Bambino con avvoltoio, di Kevin Carter. La realtà dei fatti
In molti sicuramente conoscono questa foto ma in pochi sono a conoscenza della triste storia che si cela dietro questo scatto, che ha per lungo tempo sensibilizzato il mondo riguardo i temi di carestia, guerra e fame. Un bambino denutrito che si accascia a terra perchè le forze lo hanno ormai abbandonato, alle sue spalle un avvoltoio che aspetta pazientemente la sua morte.
La foto che ha fatto discutere tutto il mondo è stata scattata da Kevin Carter nel 1993 in Sudan. L’immagine, vince il premio Pulitzer, è una di quelle foto destinate a diventare icone nell’immaginario collettivo, diventandone il simbolo.
In Italia la foto è conosciuta con il nome di “Bambino con avvoltoio”. La fotografia del giornalista sudafricano che si era recato con una organizzazione umanitaria dell’Onu, divenne subito celebre, anche grazie alla pubblicazione sul New York Time il 23 marzo 1993.
Obiettivi di sensibilizzazione
L’obiettivo era quello di sensibilizzare il mondo sui temi della carestia e della fame, K. Carter era nato come fotografo sportivo ma le cose cambiarono quando arrivò in quei luoghi documentando quella realtà.
Insieme ad altri tre giornalisti Greg Marinovich, Ken Oosterbroek e Joao Silva si trovò spesso in mezzo alle sparatorie, rischiando la vita per documentare gli orrori della Guerra civile e le ingiustizie del periodo di Governo di F.W. De Klerk.
Riguardo quella foto vennero fatte molte critiche e insinuazioni. Carter come paradosso venne accusato di essersi disinteressato del piccolo dopo lo scatto, abbandonandolo al suo destino.
Ciò porto il fotografo a soffrire di depressione, a odiare profondamente quell’immagine. Nello stesso anno in cui vinse il Pulitzer, Carter si suicidò con il gas di scarico della sua auto , aveva solo 33 anni.

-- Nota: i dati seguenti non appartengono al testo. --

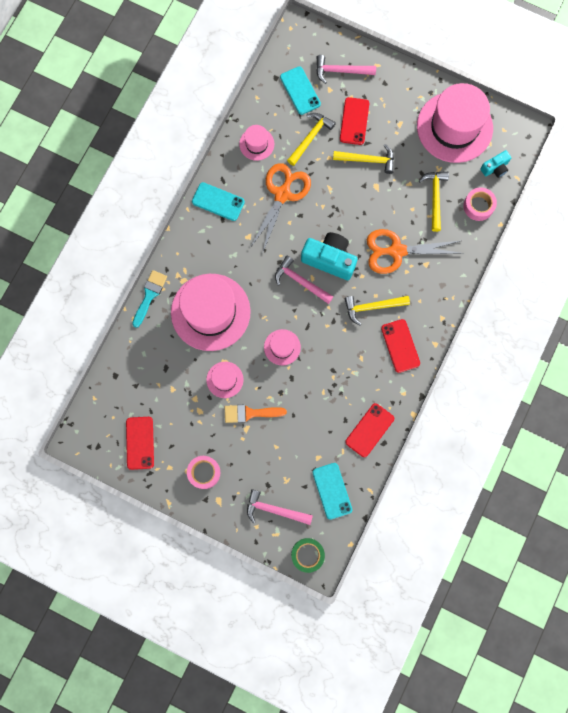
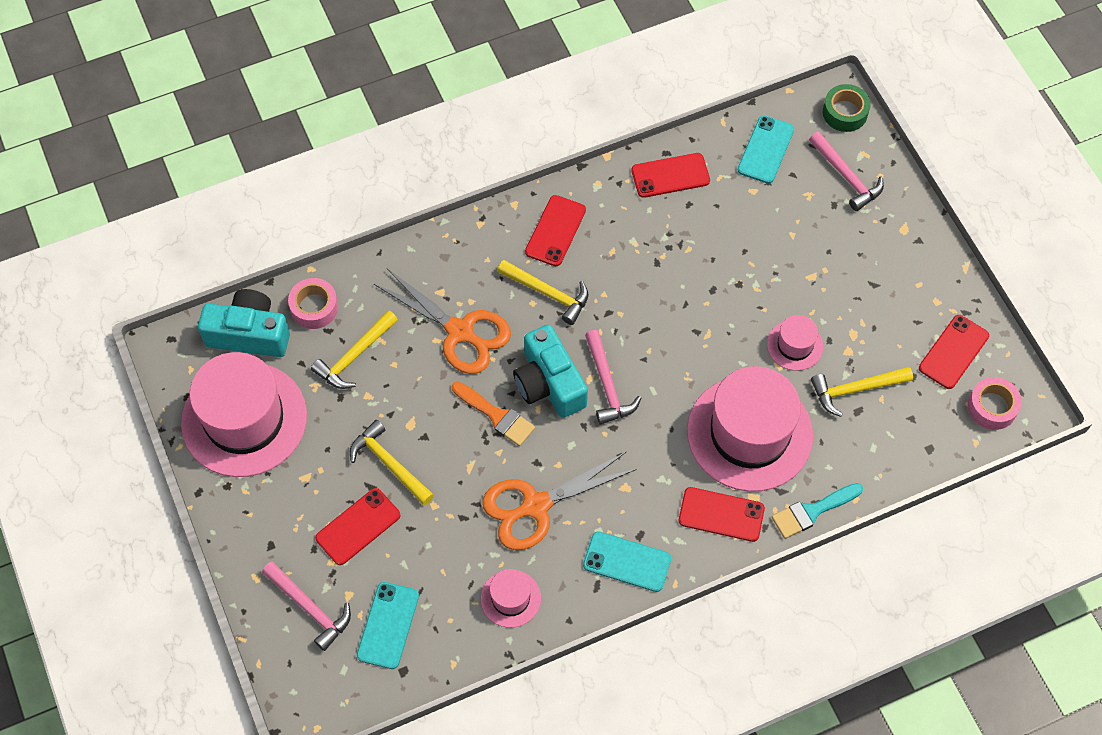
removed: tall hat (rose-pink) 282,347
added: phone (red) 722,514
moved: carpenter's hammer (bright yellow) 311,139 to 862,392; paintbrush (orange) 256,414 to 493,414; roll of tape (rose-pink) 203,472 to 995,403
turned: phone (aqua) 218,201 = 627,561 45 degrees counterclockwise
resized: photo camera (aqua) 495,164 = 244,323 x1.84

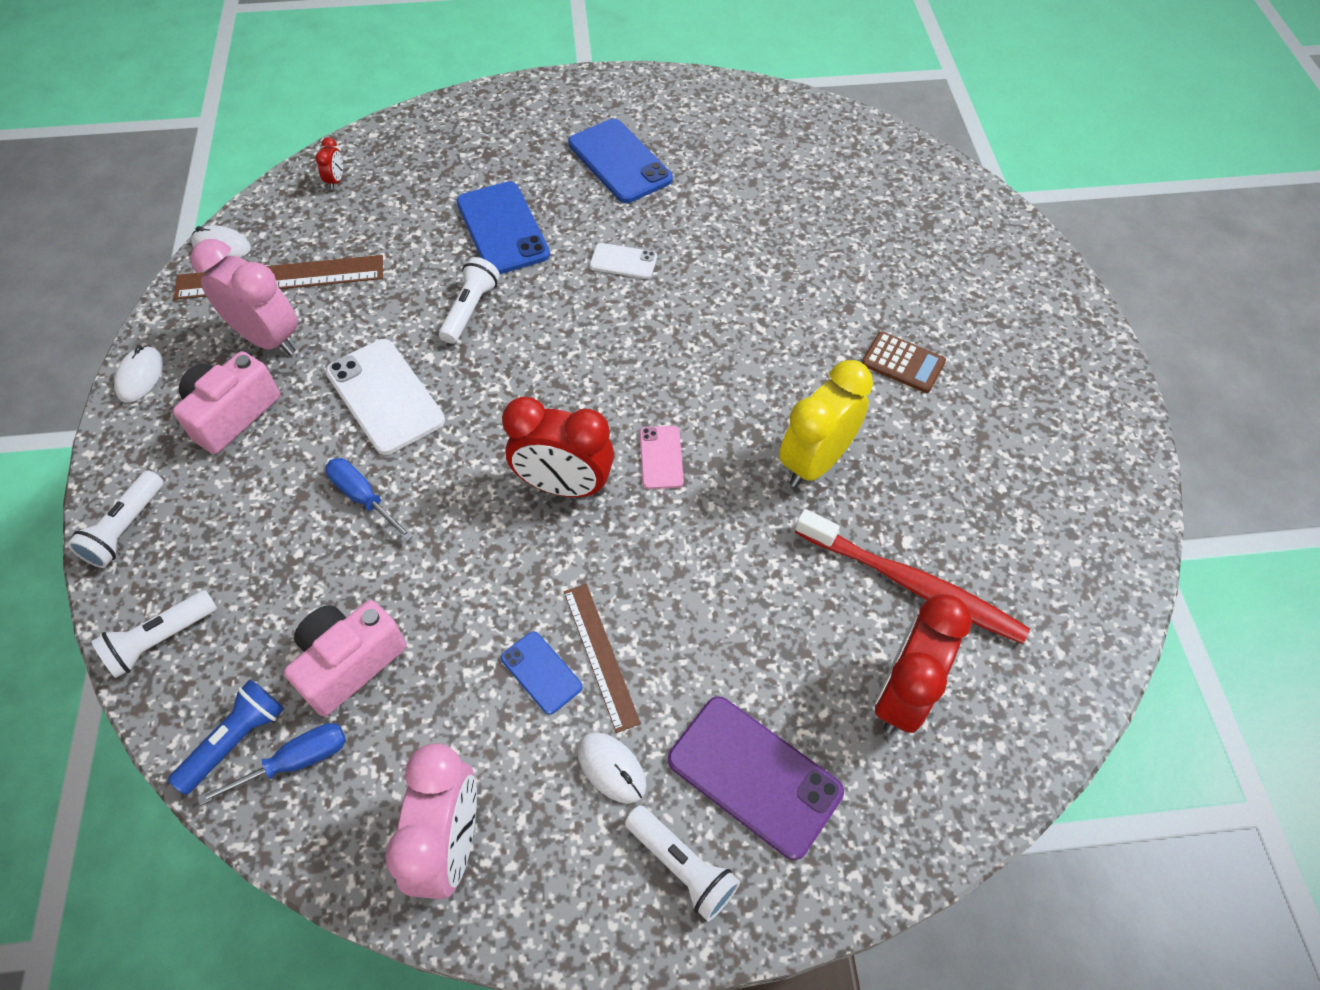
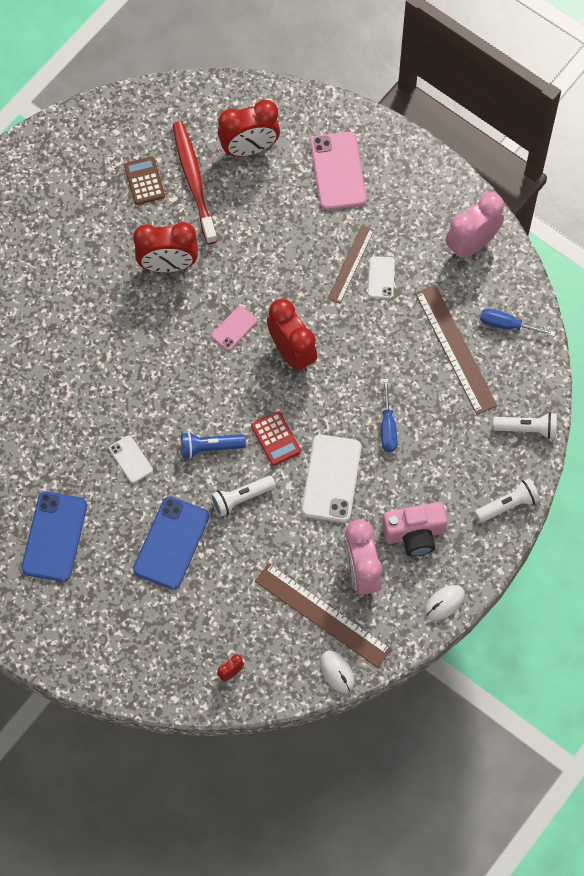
removed: mouse (snow-white) 612,768; flashlight (snow-white) 682,863
added: calculator (red) 276,438
moved: calculator (russet) 904,362 to 144,180; flashlight (cobalt) 226,737 to 213,445
replaced: photo camera (rose-pink) 345,658 to measuring stick (russet) 456,350
recoloured: clock (bright yellow) 826,423 to clock (red) 165,247; phone (cobalt) 542,673 to phone (snow-white) 381,277; phone (purple) 756,778 to phone (rose-pink) 338,171

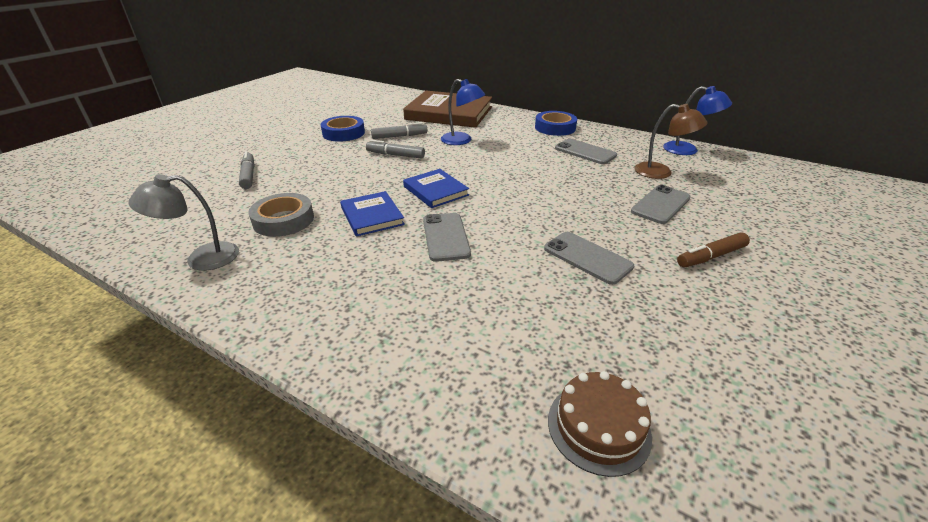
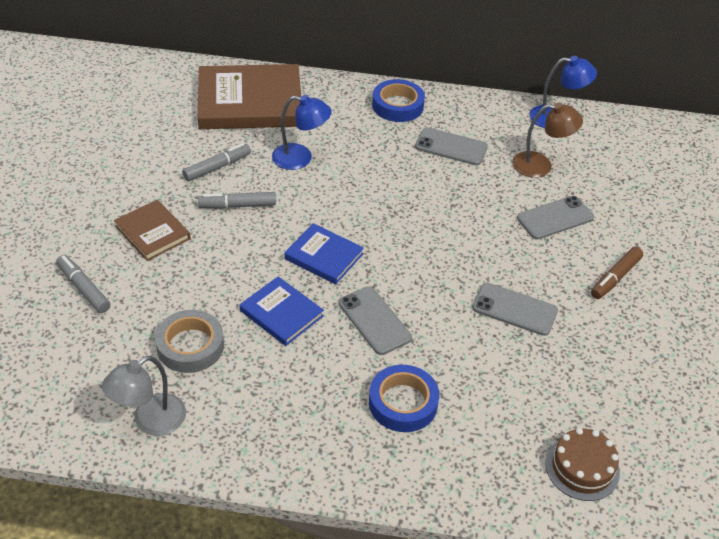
added: hardcover (russet) 152,230
moved: roll of tape (cobalt) 343,129 to 404,398
turned: phone (grey) 661,204 = 555,217 45 degrees clockwise

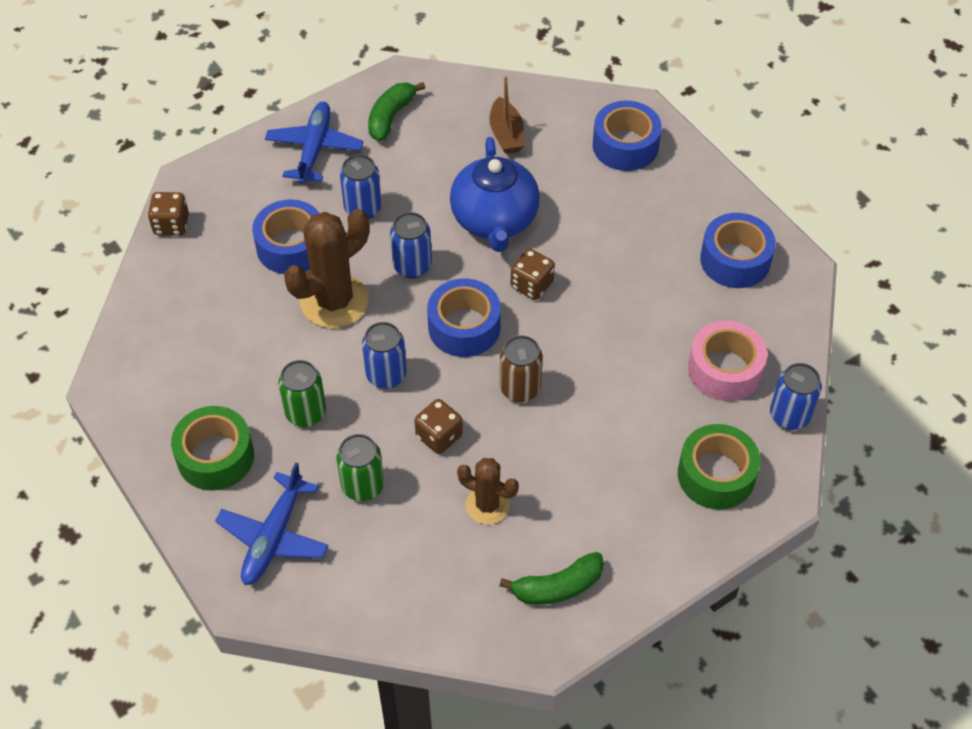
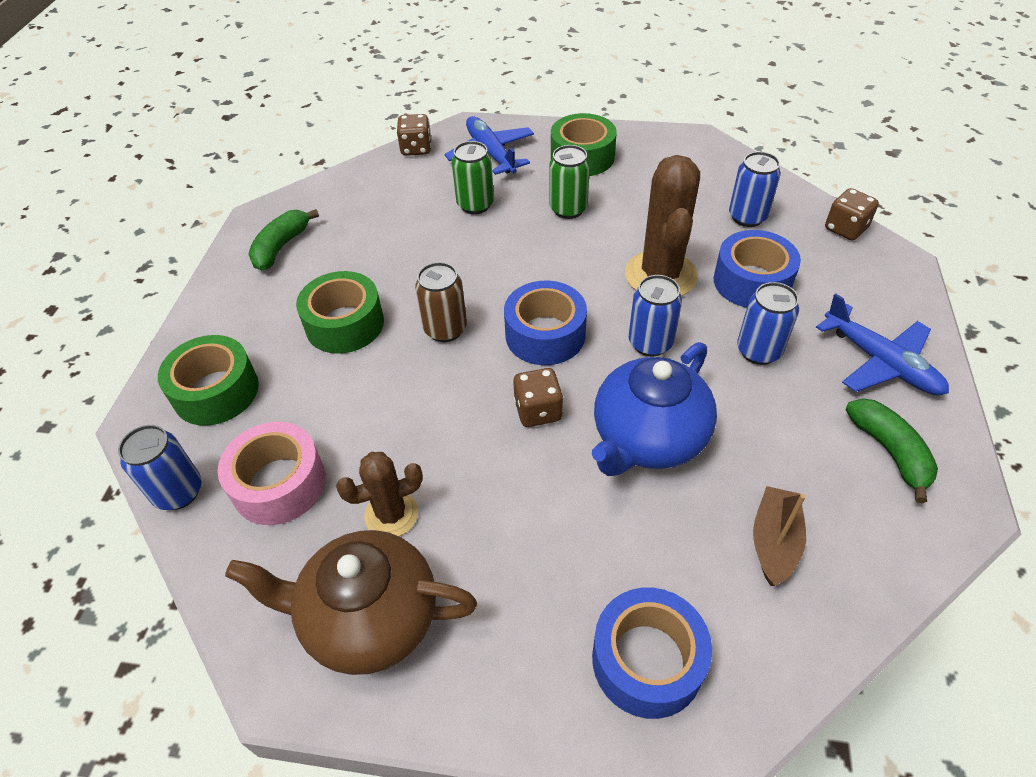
added: roll of tape (green) 340,312
moved: tin (cobalt) 384,355 to 755,189; dice (russet) 438,426 to 414,135; prickly plant (russet) 488,491 to 379,494
replaced: roll of tape (cobalt) 738,250 to teapot (russet) 351,602
turned: sailboat (russet) 506,114 = 779,536 75 degrees clockwise; teapot (cobalt) 495,194 = 654,409 90 degrees counterclockwise

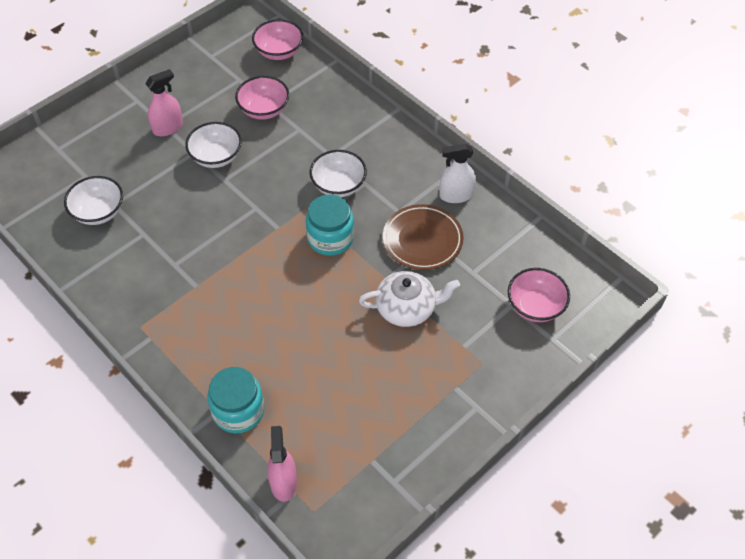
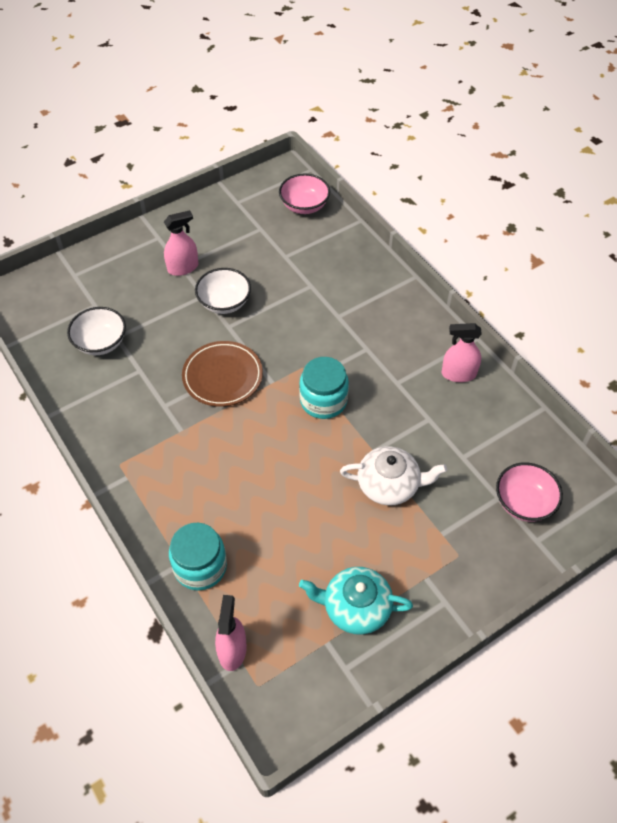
removed: serving bowl (rose-pink) 262,98; serving bowl (snow-white) 338,173
added: teapot (aqua) 356,601
moved: plate (russet) 423,237 to 222,374
recoloured: spray cleaner (snow-white) 457,173 to spray cleaner (rose-pink) 462,352

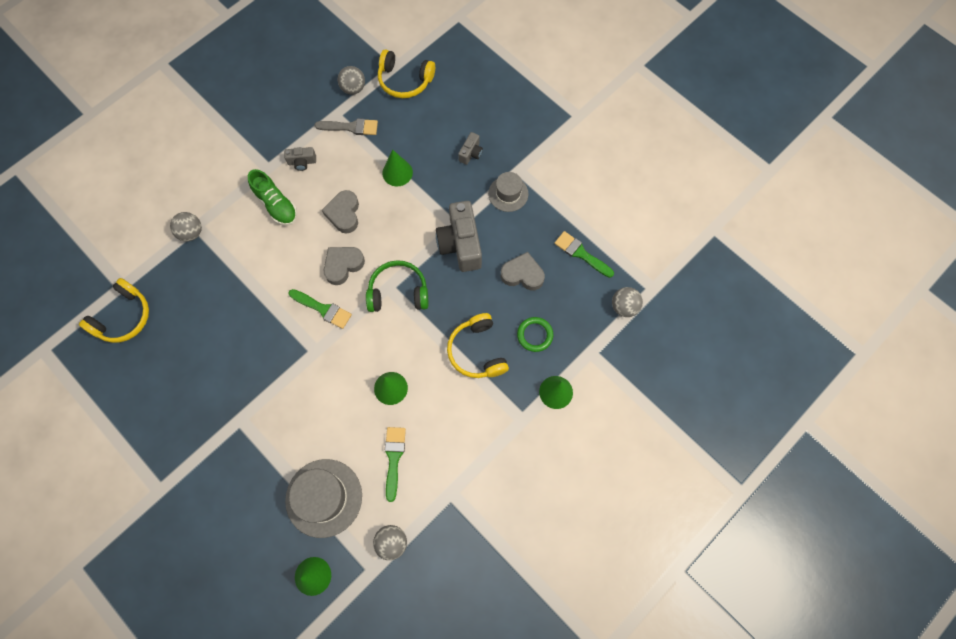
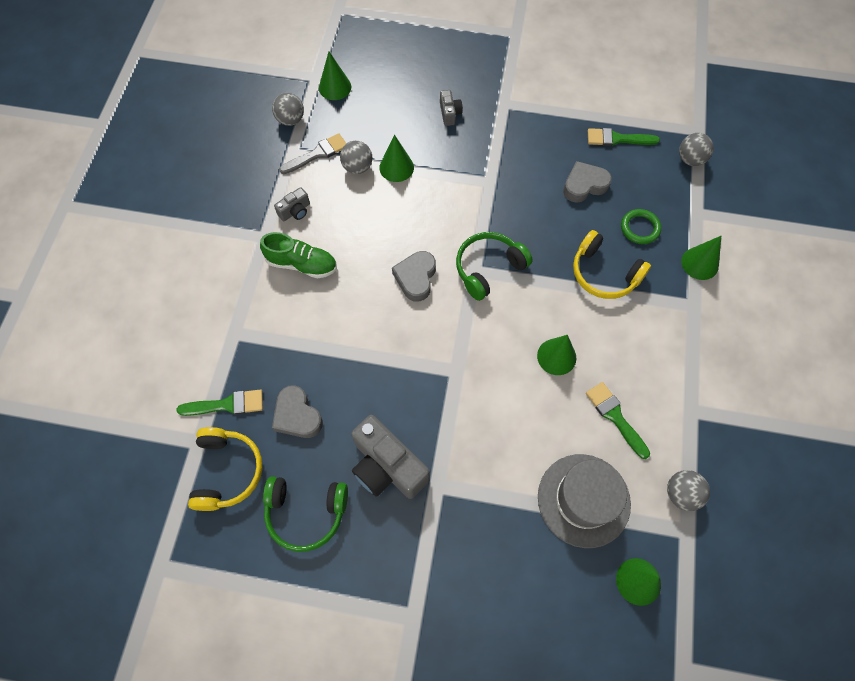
removed: tall hat (grey) 508,192
added: over-ear headphones (green) 305,514
moved: love heart (grey) 340,212 to 297,411; photo camera (grey) 459,236 to 390,457; sphere (grey) 186,227 to 356,157; paintbrush (green) 320,309 to 220,403
replaced: over-ear headphones (bright yellow) 406,73 to cone (green) 335,76

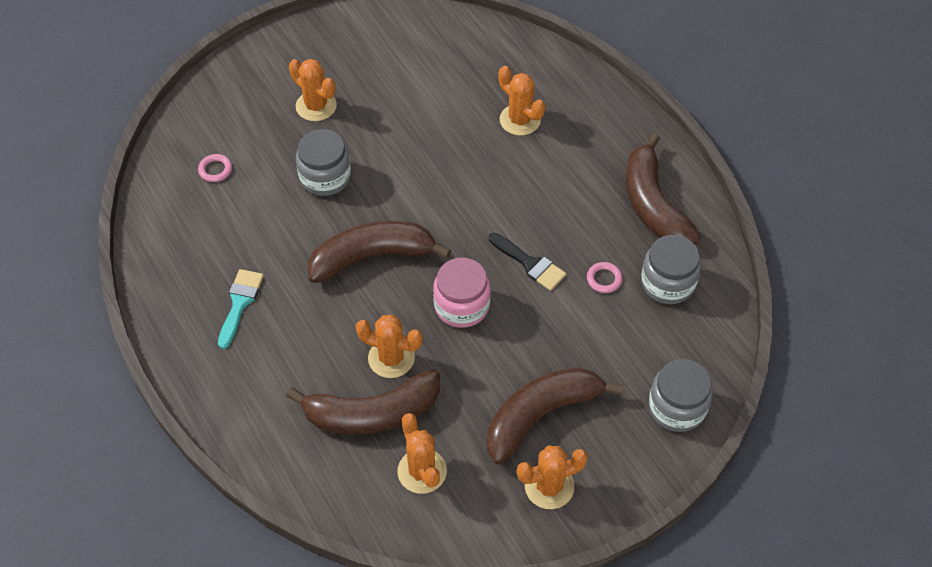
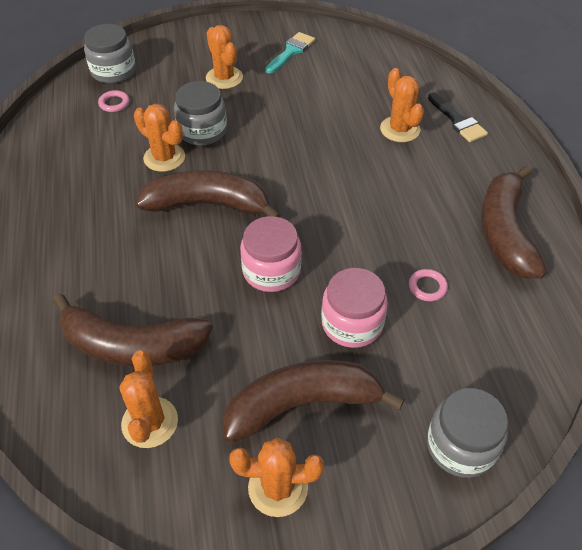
added: jam jar (rose-pink) 354,308
moved: paintbrush (jet-black) 527,262 to 458,117; jam jar (grey) 671,269 to 109,53; paintbrush (aqua) 241,309 to 290,52; prickly plant (orange) 389,346 to 159,138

Ucciso dal rimorso lasciò una lettera (di seguito alcune sue righe):
“Sono depresso, senza soldi per l’affitto, senza soldi per i bambini! Sono ancora vividi i ricordi di quello che ho visto: bambini denutriti, violenza per le strade, stupri perpetrati dagli stessi poliziotti che dovrebbero portare la giustizia. Io me ne vado…”.
“Ero sconvolto vedendo cosa stavano facendo. Ero spaventato per quello che io stavo facendo. Ma poi le persone hanno iniziato a parlare di quelle immagini… così ho pensato che forse le mie azioni non sono state poi così cattive. Essere stato un testimone di qualcosa di così orribile non fu necessariamente un male”.
La realtà
Ma la realtà di fatto era ben diversa , come mostra la fotografia, il bambino portava al polso un braccialetto della missione Onu, nella quale lavoravano infermieri e medici.
Il piccolo venne assistito e sopravvisse fino all’età di 16 anni . (poi morì a causa di una grave malattia).
Il grande lavoro di Carter in Sudafrica nella metà degli anni Ottanta fu primario e di fondamentale importanza a mostrare le crudeltà della guerra civile: pistole puntate alla testa, omicidi a colpi di machete.
Fu per questo che nell’autore si creò un travaglio interiore che in seguito lo portò al suicidio, da un lato era sconvolto dalla crudezza delle immagini che ritraeva, dall’altro era consapevole che solo in questo modo poteva far accendere l’attenzione globale su una situazione disumana.